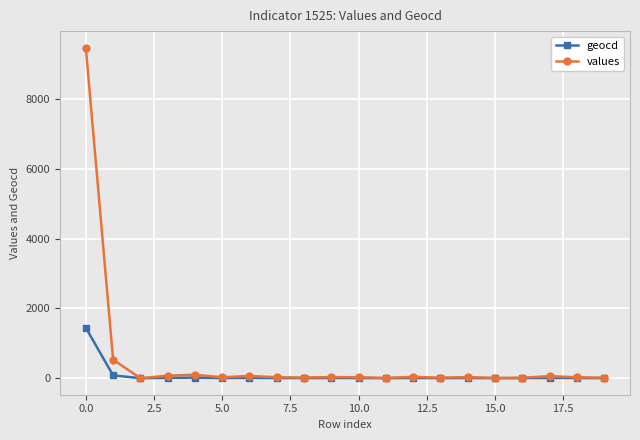

How many lines are shown in the chart?

2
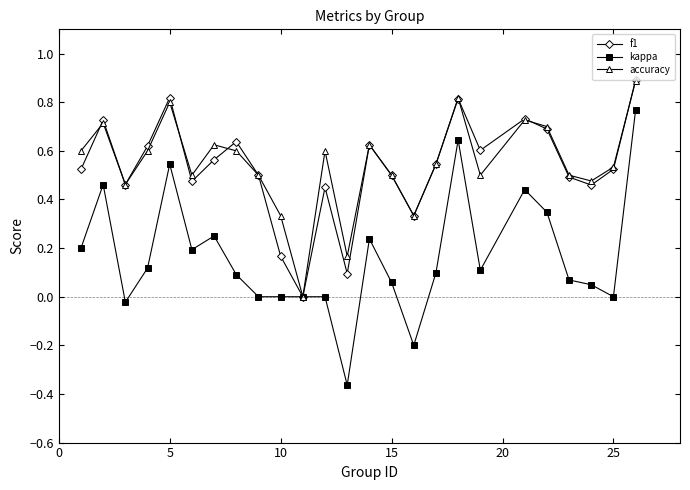

True or false: accuracy has more than 2 points higher than both neighbors.

True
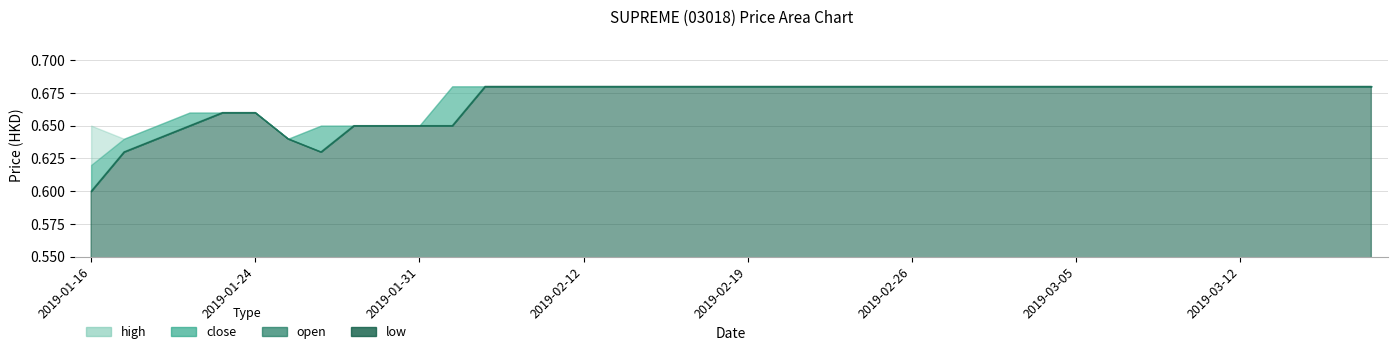

What is the sum of all open values?

26.8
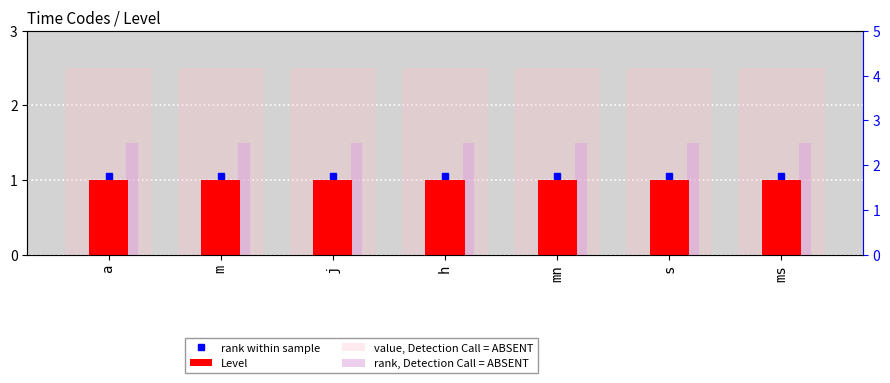

Which series has the largest total across all categories?

value, Detection Call = ABSENT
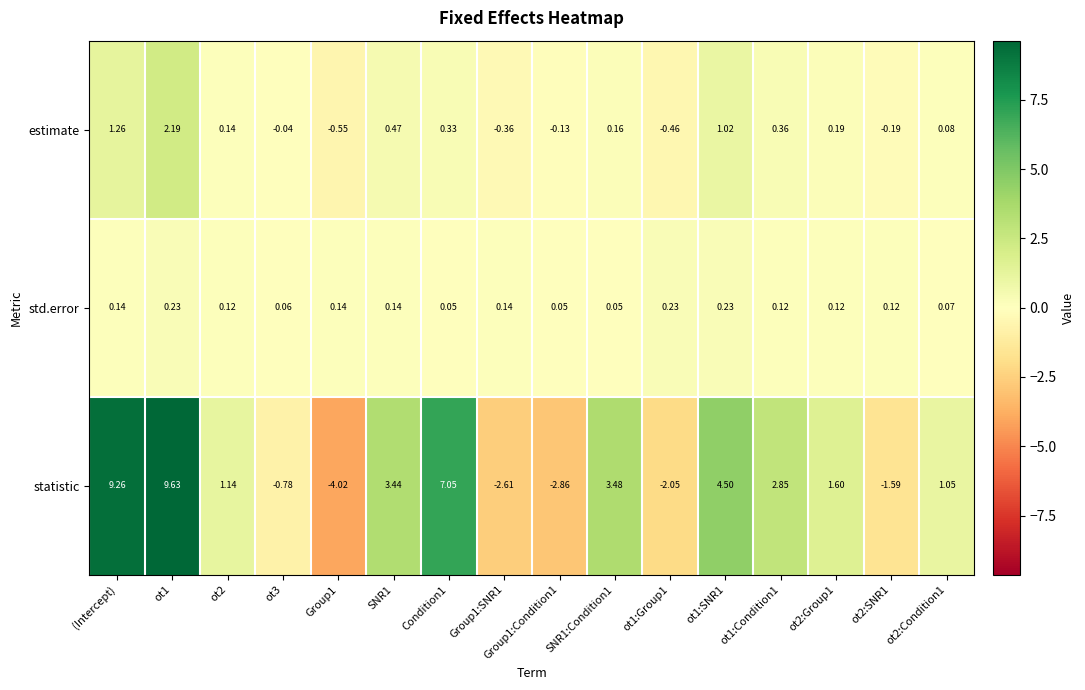

Which series has the widest spread of values?

statistic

====

Task prompt:
Copy the listing above word for word, leaving out the pictures.

Result of the exercise:
How many lines are shown in the chart?

2

True or false: accuracy has more than 2 points higher than both neighbors.

True

What is the sum of all open values?

26.8

Which series has the largest total across all categories?

value, Detection Call = ABSENT

Which series has the widest spread of values?

statistic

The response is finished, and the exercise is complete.